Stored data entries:
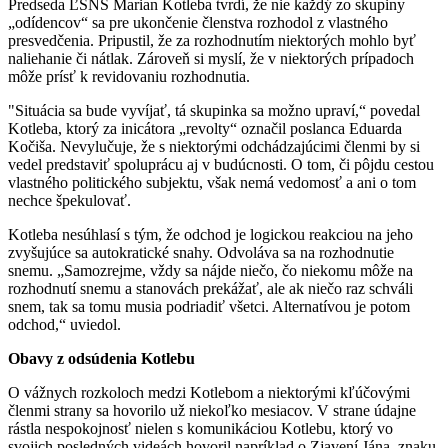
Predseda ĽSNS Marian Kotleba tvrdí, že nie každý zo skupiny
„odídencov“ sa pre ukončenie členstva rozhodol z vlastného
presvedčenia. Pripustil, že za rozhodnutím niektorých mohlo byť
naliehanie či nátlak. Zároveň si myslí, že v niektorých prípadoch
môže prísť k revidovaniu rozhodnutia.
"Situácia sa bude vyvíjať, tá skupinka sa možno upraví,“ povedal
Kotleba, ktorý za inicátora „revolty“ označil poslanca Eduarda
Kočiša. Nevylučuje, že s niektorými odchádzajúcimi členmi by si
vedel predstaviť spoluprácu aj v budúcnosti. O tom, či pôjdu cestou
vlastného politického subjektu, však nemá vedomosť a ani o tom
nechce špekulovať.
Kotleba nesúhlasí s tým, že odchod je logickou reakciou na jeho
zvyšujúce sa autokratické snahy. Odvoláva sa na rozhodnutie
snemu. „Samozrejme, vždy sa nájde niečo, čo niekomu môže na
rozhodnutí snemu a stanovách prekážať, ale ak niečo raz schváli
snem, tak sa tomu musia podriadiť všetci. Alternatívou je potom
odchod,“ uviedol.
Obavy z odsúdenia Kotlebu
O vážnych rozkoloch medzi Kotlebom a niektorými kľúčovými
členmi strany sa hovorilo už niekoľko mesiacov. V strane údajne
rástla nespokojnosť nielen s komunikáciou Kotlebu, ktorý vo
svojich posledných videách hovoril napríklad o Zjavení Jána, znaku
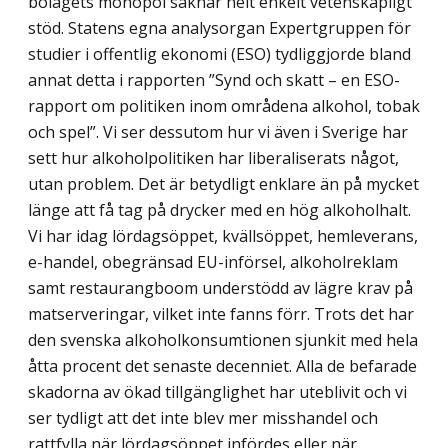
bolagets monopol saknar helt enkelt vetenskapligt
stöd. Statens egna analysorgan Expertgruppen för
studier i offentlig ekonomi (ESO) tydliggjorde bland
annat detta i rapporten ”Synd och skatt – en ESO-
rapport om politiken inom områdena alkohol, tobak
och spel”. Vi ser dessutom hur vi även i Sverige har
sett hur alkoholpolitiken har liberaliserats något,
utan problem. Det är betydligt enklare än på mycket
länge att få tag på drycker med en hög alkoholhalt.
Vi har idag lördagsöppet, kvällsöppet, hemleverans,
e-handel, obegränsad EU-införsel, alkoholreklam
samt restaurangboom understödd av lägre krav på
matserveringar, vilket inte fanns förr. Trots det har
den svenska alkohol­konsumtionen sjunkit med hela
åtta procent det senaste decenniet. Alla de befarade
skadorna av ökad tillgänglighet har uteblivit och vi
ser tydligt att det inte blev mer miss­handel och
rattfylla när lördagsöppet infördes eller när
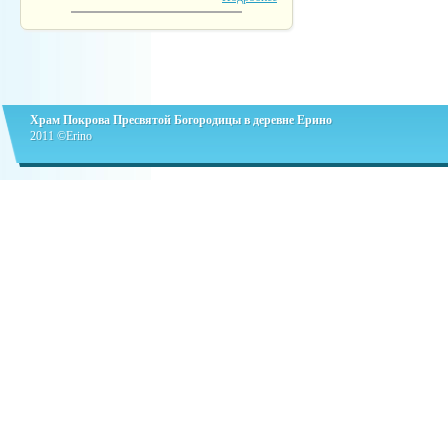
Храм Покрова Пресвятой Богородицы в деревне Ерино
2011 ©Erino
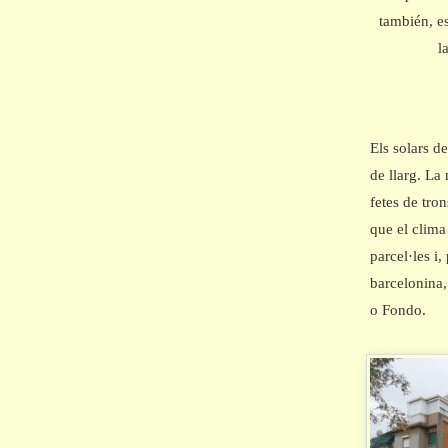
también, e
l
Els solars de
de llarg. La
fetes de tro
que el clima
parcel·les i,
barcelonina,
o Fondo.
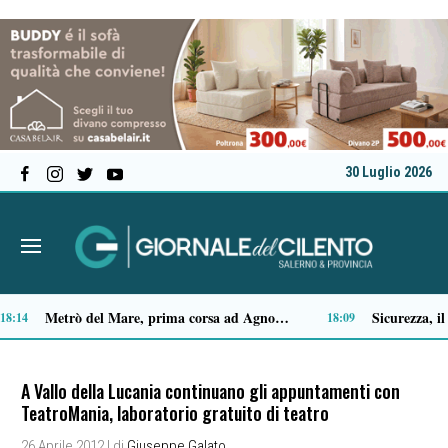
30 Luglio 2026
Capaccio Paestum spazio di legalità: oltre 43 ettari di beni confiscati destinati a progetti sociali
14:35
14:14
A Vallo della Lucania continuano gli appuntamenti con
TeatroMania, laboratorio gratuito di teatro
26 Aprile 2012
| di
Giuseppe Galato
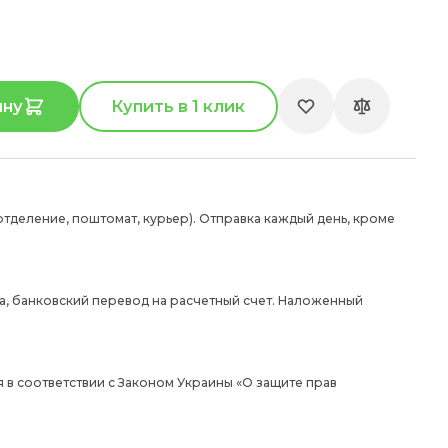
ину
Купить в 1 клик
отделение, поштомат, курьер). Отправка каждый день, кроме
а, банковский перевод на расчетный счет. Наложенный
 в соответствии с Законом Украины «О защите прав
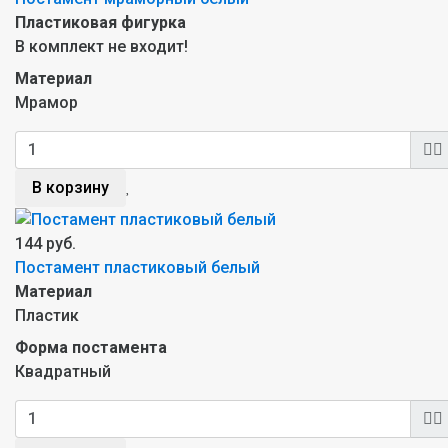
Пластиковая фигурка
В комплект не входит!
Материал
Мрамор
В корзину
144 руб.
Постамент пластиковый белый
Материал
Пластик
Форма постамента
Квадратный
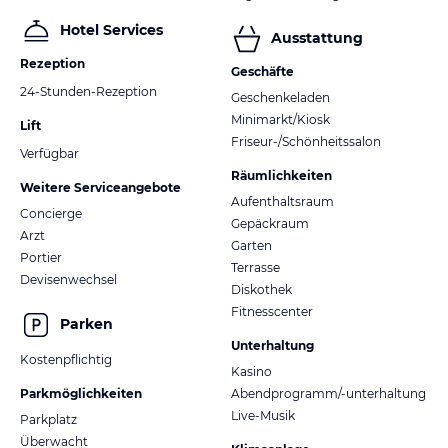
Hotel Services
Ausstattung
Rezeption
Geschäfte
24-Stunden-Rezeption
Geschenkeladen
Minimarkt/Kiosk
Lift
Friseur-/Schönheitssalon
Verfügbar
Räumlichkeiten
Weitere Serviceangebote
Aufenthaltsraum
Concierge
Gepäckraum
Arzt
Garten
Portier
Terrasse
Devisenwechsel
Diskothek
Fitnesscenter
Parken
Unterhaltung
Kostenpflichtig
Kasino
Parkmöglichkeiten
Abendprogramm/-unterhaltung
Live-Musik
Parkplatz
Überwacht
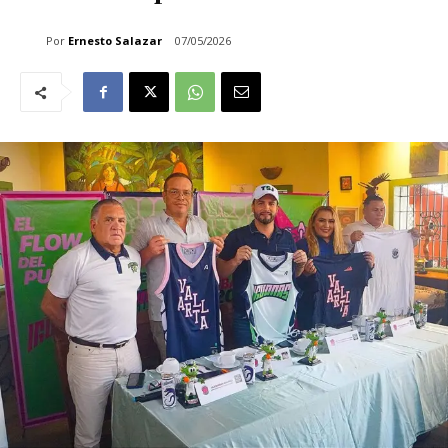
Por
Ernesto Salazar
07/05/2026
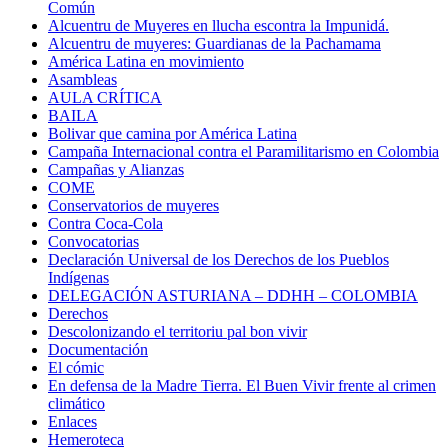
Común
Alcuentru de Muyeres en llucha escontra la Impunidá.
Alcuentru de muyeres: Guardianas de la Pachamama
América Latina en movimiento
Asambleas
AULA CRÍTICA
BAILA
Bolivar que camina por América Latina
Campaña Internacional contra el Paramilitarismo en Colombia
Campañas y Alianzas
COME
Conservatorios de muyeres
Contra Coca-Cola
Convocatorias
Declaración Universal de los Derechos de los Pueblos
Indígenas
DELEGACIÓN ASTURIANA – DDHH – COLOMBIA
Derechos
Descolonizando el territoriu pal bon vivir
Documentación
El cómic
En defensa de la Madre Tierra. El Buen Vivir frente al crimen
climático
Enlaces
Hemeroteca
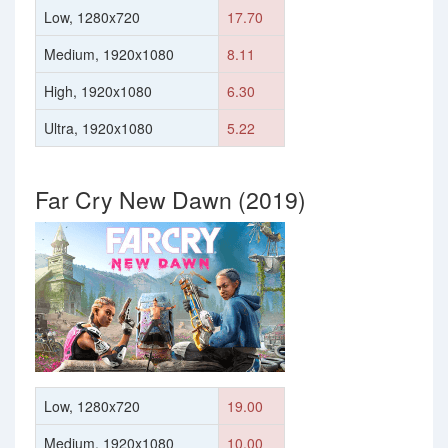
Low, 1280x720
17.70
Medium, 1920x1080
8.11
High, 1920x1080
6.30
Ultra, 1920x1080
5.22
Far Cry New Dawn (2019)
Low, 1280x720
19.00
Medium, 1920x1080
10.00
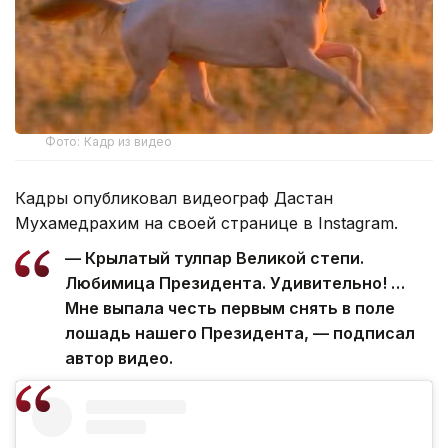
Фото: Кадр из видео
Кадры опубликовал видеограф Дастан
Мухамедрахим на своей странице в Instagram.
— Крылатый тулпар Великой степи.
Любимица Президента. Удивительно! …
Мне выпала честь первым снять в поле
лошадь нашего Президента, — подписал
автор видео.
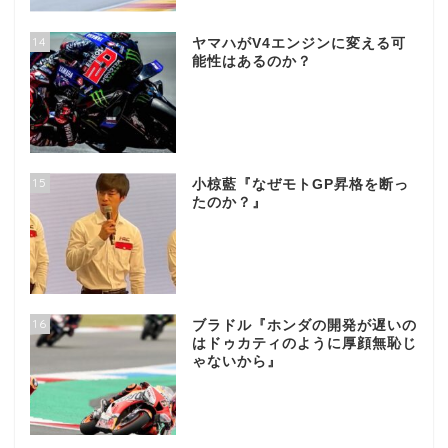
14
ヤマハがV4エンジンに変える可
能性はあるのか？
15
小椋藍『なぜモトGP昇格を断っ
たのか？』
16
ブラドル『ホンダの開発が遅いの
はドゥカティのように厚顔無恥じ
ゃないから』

To do: Copy the records exactly, leaving out every picture.

Answer to this task:
Predseda ĽSNS Marian Kotleba tvrdí, že nie každý zo skupiny
„odídencov“ sa pre ukončenie členstva rozhodol z vlastného
presvedčenia. Pripustil, že za rozhodnutím niektorých mohlo byť
naliehanie či nátlak. Zároveň si myslí, že v niektorých prípadoch
môže prísť k revidovaniu rozhodnutia.
"Situácia sa bude vyvíjať, tá skupinka sa možno upraví,“ povedal
Kotleba, ktorý za inicátora „revolty“ označil poslanca Eduarda
Kočiša. Nevylučuje, že s niektorými odchádzajúcimi členmi by si
vedel predstaviť spoluprácu aj v budúcnosti. O tom, či pôjdu cestou
vlastného politického subjektu, však nemá vedomosť a ani o tom
nechce špekulovať.
Kotleba nesúhlasí s tým, že odchod je logickou reakciou na jeho
zvyšujúce sa autokratické snahy. Odvoláva sa na rozhodnutie
snemu. „Samozrejme, vždy sa nájde niečo, čo niekomu môže na
rozhodnutí snemu a stanovách prekážať, ale ak niečo raz schváli
snem, tak sa tomu musia podriadiť všetci. Alternatívou je potom
odchod,“ uviedol.
Obavy z odsúdenia Kotlebu
O vážnych rozkoloch medzi Kotlebom a niektorými kľúčovými
členmi strany sa hovorilo už niekoľko mesiacov. V strane údajne
rástla nespokojnosť nielen s komunikáciou Kotlebu, ktorý vo
svojich posledných videách hovoril napríklad o Zjavení Jána, znaku
bolagets monopol saknar helt enkelt vetenskapligt
stöd. Statens egna analysorgan Expertgruppen för
studier i offentlig ekonomi (ESO) tydliggjorde bland
annat detta i rapporten ”Synd och skatt – en ESO-
rapport om politiken inom områdena alkohol, tobak
och spel”. Vi ser dessutom hur vi även i Sverige har
sett hur alkoholpolitiken har liberaliserats något,
utan problem. Det är betydligt enklare än på mycket
länge att få tag på drycker med en hög alkoholhalt.
Vi har idag lördagsöppet, kvällsöppet, hemleverans,
e-handel, obegränsad EU-införsel, alkoholreklam
samt restaurangboom understödd av lägre krav på
matserveringar, vilket inte fanns förr. Trots det har
den svenska alkohol­konsumtionen sjunkit med hela
åtta procent det senaste decenniet. Alla de befarade
skadorna av ökad tillgänglighet har uteblivit och vi
ser tydligt att det inte blev mer miss­handel och
rattfylla när lördagsöppet infördes eller när
Храм Покрова Пресвятой Богородицы в деревне Ерино
2011 ©Erino
también, e
l
Els solars de
de llarg. La
fetes de tro
que el clima
parcel·les i,
barcelonina,
o Fondo.
30 Luglio 2026
Capaccio Paestum spazio di legalità: oltre 43 ettari di beni confiscati destinati a progetti sociali
14:35
14:14
A Vallo della Lucania continuano gli appuntamenti con
TeatroMania, laboratorio gratuito di teatro
26 Aprile 2012
| di
Giuseppe Galato
ину
Купить в 1 клик
отделение, поштомат, курьер). Отправка каждый день, кроме
а, банковский перевод на расчетный счет. Наложенный
 в соответствии с Законом Украины «О защите прав
Пластиковая фигурка
В комплект не входит!
Материал
Мрамор
В корзину
144 руб.
Постамент пластиковый белый
Материал
Пластик
Форма постамента
Квадратный
Hotel Services
Ausstattung
Rezeption
Geschäfte
24-Stunden-Rezeption
Geschenkeladen
Minimarkt/Kiosk
Lift
Friseur-/Schönheitssalon
Verfügbar
Räumlichkeiten
Weitere Serviceangebote
Aufenthaltsraum
Concierge
Gepäckraum
Arzt
Garten
Portier
Terrasse
Devisenwechsel
Diskothek
Fitnesscenter
Parken
Unterhaltung
Kostenpflichtig
Kasino
Parkmöglichkeiten
Abendprogramm/-unterhaltung
Live-Musik
Parkplatz
Überwacht
Por
Ernesto Salazar
07/05/2026
Común
Alcuentru de Muyeres en llucha escontra la Impunidá.
Alcuentru de muyeres: Guardianas de la Pachamama
América Latina en movimiento
Asambleas
AULA CRÍTICA
BAILA
Bolivar que camina por América Latina
Campaña Internacional contra el Paramilitarismo en Colombia
Campañas y Alianzas
COME
Conservatorios de muyeres
Contra Coca-Cola
Convocatorias
Declaración Universal de los Derechos de los Pueblos
Indígenas
DELEGACIÓN ASTURIANA – DDHH – COLOMBIA
Derechos
Descolonizando el territoriu pal bon vivir
Documentación
El cómic
En defensa de la Madre Tierra. El Buen Vivir frente al crimen
climático
Enlaces
Hemeroteca
Low, 1280x720
17.70
Medium, 1920x1080
8.11
High, 1920x1080
6.30
Ultra, 1920x1080
5.22
Far Cry New Dawn (2019)
Low, 1280x720
19.00
Medium, 1920x1080
10.00
Фото: Кадр из видео
Кадры опубликовал видеограф Дастан
Мухамедрахим на своей странице в Instagram.
— Крылатый тулпар Великой степи.
Любимица Президента. Удивительно! …
Мне выпала честь первым снять в поле
лошадь нашего Президента, — подписал
автор видео.
14
ヤマハがV4エンジンに変える可
能性はあるのか？
15
小椋藍『なぜモトGP昇格を断っ
たのか？』
16
ブラドル『ホンダの開発が遅いの
はドゥカティのように厚顔無恥じ
ゃないから』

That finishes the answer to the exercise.